## TRY IT
Reproduce exactly the lines from the one containing "Figure 4. The" through the end of the entries, including both. Drop the pictures.

(Beginning of EXTRACTED DATA)

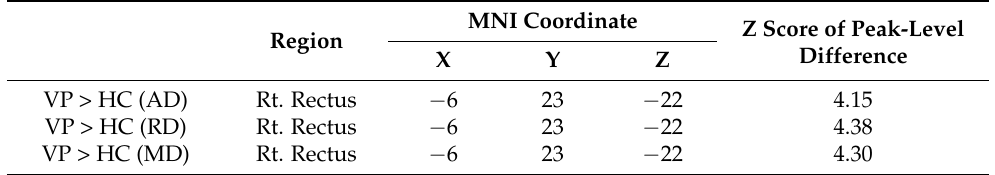
Table 3. The Montreal Neurological Institute (MNI) coordinates of regions with significantly different AD, RD, and MD values in WM tissues between VP and HC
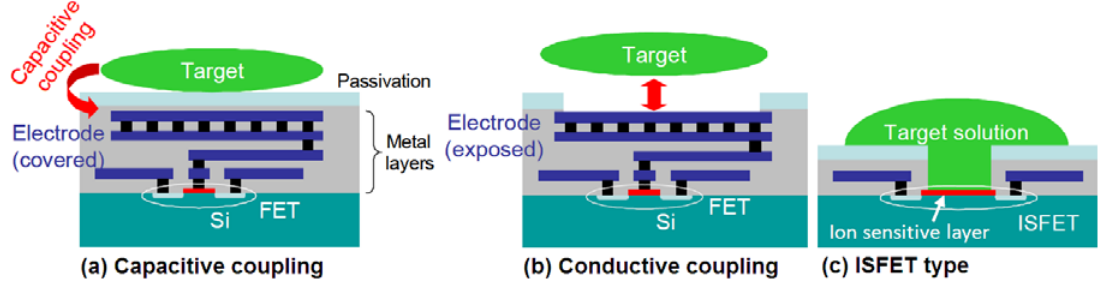
Figure 6. Illustration of the range of concepts and configurations of on-chip “passive” electric sensing that are using the gate of a MOS transistor as the sensing input, namely the capacitive coupling ( a ), conductive coupling ( b ), and ISFET type ( c ) [79]. Reproduced from the Open Access publication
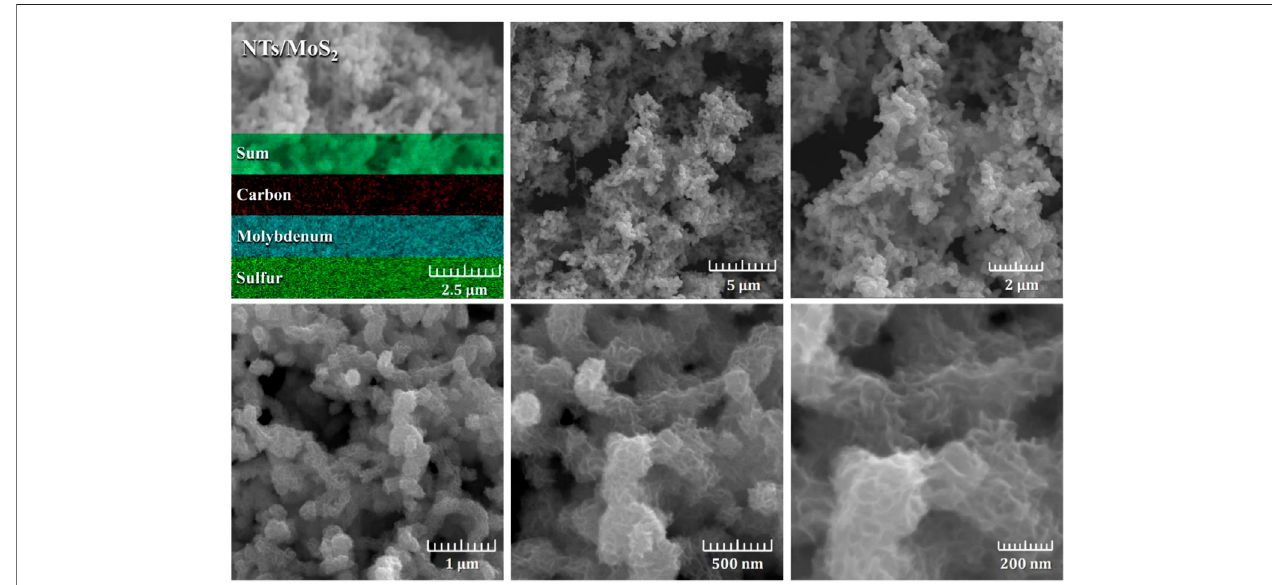
FIGURE 4 | EDS and SEM images of NTs/MoS 2 at different magni fi cations.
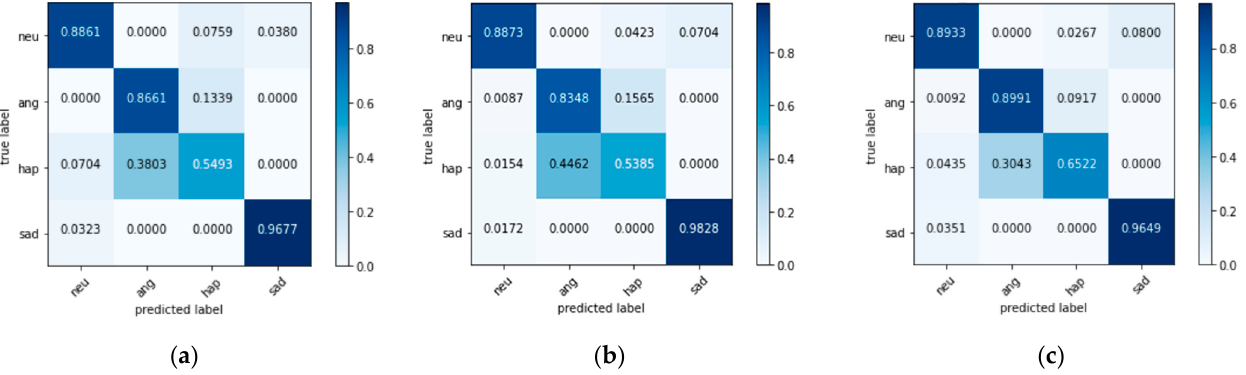
Figure 4. The confusion matrix of the EMO-DB corpus. ( a ) The confusion matrix for the MSFL_ST model. ( b ) The confusion matrix for the MTL_DNN model. ( c ) The confusion matrix for the MSFL model.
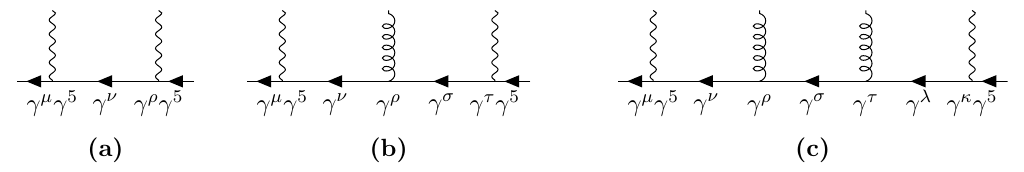
. Figure 5a corresponds to triangle gg ! d (cid:22) dH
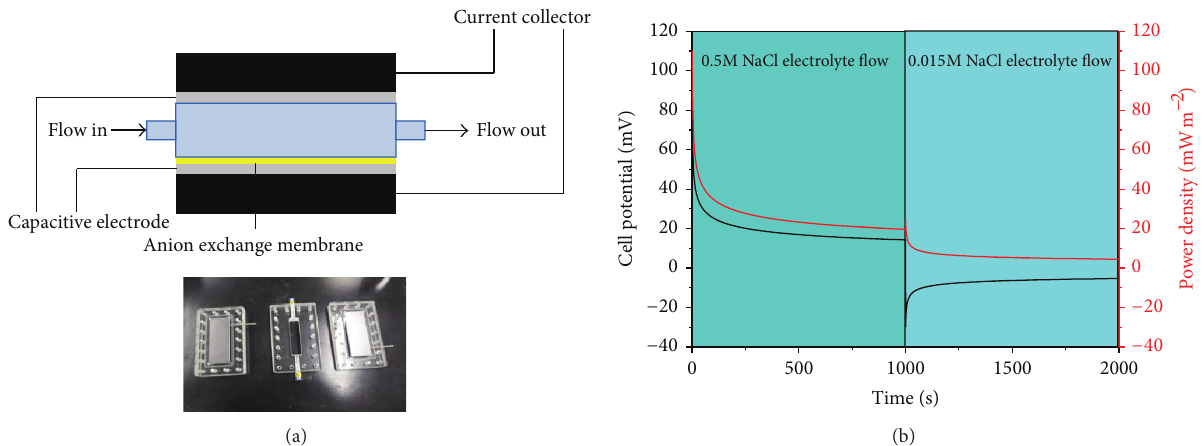
Figure 6: Photograph of the CDP device flow system with AEMs (a) and cell potential (mV) and power density (mW/m 2 ) according to time (b) for 0.5 M NaCl electrolyte flow as charging and 0.015 M NaCl electrolyte flow as discharging.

(End of EXTRACTED DATA)

## EXERCISE SOLUTION
Figure 4. The confusion matrix of the EMO-DB corpus. ( a ) The confusion matrix for the MSFL_ST model. ( b ) The confusion matrix for the MTL_DNN model. ( c ) The confusion matrix for the MSFL model.
. Figure 5a corresponds to triangle gg ! d (cid:22) dH
Figure 6: Photograph of the CDP device flow system with AEMs (a) and cell potential (mV) and power density (mW/m 2 ) according to time (b) for 0.5 M NaCl electrolyte flow as charging and 0.015 M NaCl electrolyte flow as discharging.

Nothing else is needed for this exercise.